My lab mix also got his teeth hung up in Toby's collar when he was a baby and I had to reach in and disconnect the collars. I got Thunder a break away collar during Toby's puppyhood because Toby loved to hang on to Thunder's collar as well. He had fun removing the break away collar, lol. Luckily, I walk my dogs on my own property and no harm done. 

The problem with a break away is when you want to grab a dog real quick, you have the collar in your hands and the dog is gone. 

Toby's once got his rabies tags stuck in the grate of the AC vent and since then, no more collars in the house or in the yard.
I decided not to have collars on my dogs unless I have to take them somewhere. My dogs listen well.

The break away collars usually have d-rings where you have to snap the leash clip through both rings, then the break away does not give away anymore.


----------



## Bentleysmom (Aug 11, 2012)

murphy1 said:


> My friends Boxer was being walked, saw something, and pulled. The collar broke away and off went the dog. Its such a tough decision.


Sounds like your friend didn't hook the leash to both D-rings. If it's attached properly it's the same as a flat collar and the dog is not able to break it open.


----------



## Nairb (Feb 25, 2012)

I'm assuming the hanging / strangling risk is close to zero if the dog is supervised at all times in the yard, and while playing with other dogs. I understand that having multiple dogs probably changes the equation.
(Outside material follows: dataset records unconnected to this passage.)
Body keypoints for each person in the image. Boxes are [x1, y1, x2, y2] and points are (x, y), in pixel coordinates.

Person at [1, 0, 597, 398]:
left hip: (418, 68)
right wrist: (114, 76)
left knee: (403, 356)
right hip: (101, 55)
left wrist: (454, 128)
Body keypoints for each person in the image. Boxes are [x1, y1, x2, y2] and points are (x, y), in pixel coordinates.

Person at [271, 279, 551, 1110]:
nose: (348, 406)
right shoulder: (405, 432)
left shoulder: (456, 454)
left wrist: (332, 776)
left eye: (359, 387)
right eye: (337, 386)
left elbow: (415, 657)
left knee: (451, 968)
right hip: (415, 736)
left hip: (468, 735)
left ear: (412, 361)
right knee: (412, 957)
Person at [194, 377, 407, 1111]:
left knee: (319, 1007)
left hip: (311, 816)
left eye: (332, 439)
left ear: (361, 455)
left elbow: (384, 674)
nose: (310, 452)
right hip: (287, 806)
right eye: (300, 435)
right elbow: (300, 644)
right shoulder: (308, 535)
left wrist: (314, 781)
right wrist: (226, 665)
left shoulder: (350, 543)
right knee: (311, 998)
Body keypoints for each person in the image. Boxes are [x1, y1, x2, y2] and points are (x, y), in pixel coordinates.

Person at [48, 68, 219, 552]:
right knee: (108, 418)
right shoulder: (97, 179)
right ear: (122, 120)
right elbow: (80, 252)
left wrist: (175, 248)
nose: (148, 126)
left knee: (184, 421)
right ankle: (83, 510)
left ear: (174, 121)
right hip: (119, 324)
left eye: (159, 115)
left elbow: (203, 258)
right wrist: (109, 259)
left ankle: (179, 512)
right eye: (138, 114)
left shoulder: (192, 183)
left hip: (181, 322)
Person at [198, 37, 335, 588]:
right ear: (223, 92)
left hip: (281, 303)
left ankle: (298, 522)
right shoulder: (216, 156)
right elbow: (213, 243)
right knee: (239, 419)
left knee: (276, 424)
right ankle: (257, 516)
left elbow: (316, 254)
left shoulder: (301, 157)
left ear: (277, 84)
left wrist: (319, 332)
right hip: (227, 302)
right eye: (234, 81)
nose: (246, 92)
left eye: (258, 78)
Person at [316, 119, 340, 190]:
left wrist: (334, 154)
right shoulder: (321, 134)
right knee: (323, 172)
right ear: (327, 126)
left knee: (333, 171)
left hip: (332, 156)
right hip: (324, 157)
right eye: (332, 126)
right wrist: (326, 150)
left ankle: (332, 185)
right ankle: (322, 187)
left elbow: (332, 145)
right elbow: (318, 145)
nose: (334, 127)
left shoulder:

The issue of not being to grab the collar when unleashed could be a problem, IMO.


----------



## Loisiana (Jul 29, 2009)

We always think that would never happen to me, until it does. I had heard of the dangers of collars, but thought the chance of something happening to my own dog would be minimal. 

I got my own wake up call about a month ago. When I got home from work I noticed Flip's collar wasn't on him. I finally found it inside of his crate. The D ring had somehow gotten hooked on one of the crate bars n the door. Thank goodness I keep his collar loose enough to be able to back out of it. My heart still pounds thinking about what I might have come home to if he hadn't been able to slip out on his own.


----------



## laprincessa (Mar 24, 2008)

Phillyfisher said:


> Never heard of this. Can I ask why? Just curious.


I was told that if a resident should get a finger under the collar, and the dog should jerk away (which they shouldn't do, but dogs get startled too), a break away collar would let go and do no damage to the resident. 

Also, there seemed to be a concern that the buckle part might be sharpish.


----------